The OL-CATHs were chemically synthesized for further functional study. The in vitro antimicrobial assay results indicated that OL-CATH1 did not possess direct antimicrobial activity, whereas OL-CATH2 exhibited relatively moderate antimicrobial potency. Of note, OL-CATH2 showed strong activity against H. pylori bacteria (Table 3). As a result, H. pylori was selected for the further bacterial killing kinetics assay. Results demonstrated that OL-CATH2 exhibited efficient bactericidal effects against H. pylori cells within 45 min, which was more rapid than the effects of the positive control ampicillin (Table 4). The above results imply that OL-CATH2 plays an important role in host anti-infective responses by directly killing bacteria.
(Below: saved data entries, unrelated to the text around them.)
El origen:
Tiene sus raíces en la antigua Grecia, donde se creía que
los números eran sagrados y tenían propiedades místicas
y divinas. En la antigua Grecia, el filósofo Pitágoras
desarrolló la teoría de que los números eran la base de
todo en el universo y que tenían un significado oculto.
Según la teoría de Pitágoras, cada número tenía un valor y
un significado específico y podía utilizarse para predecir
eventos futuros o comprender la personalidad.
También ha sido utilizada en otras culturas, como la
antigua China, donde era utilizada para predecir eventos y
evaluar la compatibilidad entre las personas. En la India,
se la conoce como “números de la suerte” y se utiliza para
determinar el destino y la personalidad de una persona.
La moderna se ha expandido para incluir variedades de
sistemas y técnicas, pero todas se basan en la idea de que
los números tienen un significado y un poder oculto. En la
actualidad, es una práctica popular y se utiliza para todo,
In addition to direct antimicrobial activity, some cathelicidins execute anti-infective functions in other ways, such as anti-inflammation, LPS neutralization, chemoattraction and activation of immune cells, and promotion of angiogenesis and wound healing (Chen et al., 2017; Kahlenberg & Kaplan, 2013; Steinstraesser et al., 2011; Wong et al., 2013). In the present study, we constructed an LPS-induced inflammatory cell model and studied the anti-inflammatory activities of the OL-CATHs. Consistent with the antimicrobial assay results, OL-CATH2 exhibited potent anti-inflammatory activity, though OL-CATH1 did not show any detectable effect. At a low concentration of 10 μg/mL, OL-CATH2 significantly inhibited the LPS-induced gene transcription and protein synthesis of several pro-inflammatory cytokines in MPMs (Figure 4). Thus, although OL-CATH2 could not kill the invading bacteria by direct antimicrobial activity at concentrations below the MIC, it still exhibited anti-infective functions by inhibiting excessive inflammation, which ultimately protected the host from pathogenic invasions.

In the present study, we reported on the identification and characterization of two novel cathelicidin family AMPs, i.e., OL-CATH1 and 2, from the odorous frog O. livida. Both peptides possessed conserved precursor construction but exhibited low sequence similarity of mature peptides with other known cathelicidins. OL-CATH2 exhibited moderate but rapid antimicrobial activity, and also possessed potent anti-inflammatory activity. Although the function of OL-CATH1 remains unclear, the identification of these OL-CATHs from O. livida has enriched our understanding of the functions of cathelicidins in the amphibian immune system. Furthermore, the potent antimicrobial and anti-inflammatory activities of OL-CATH2 make it a potential candidate in anti-infective drug development.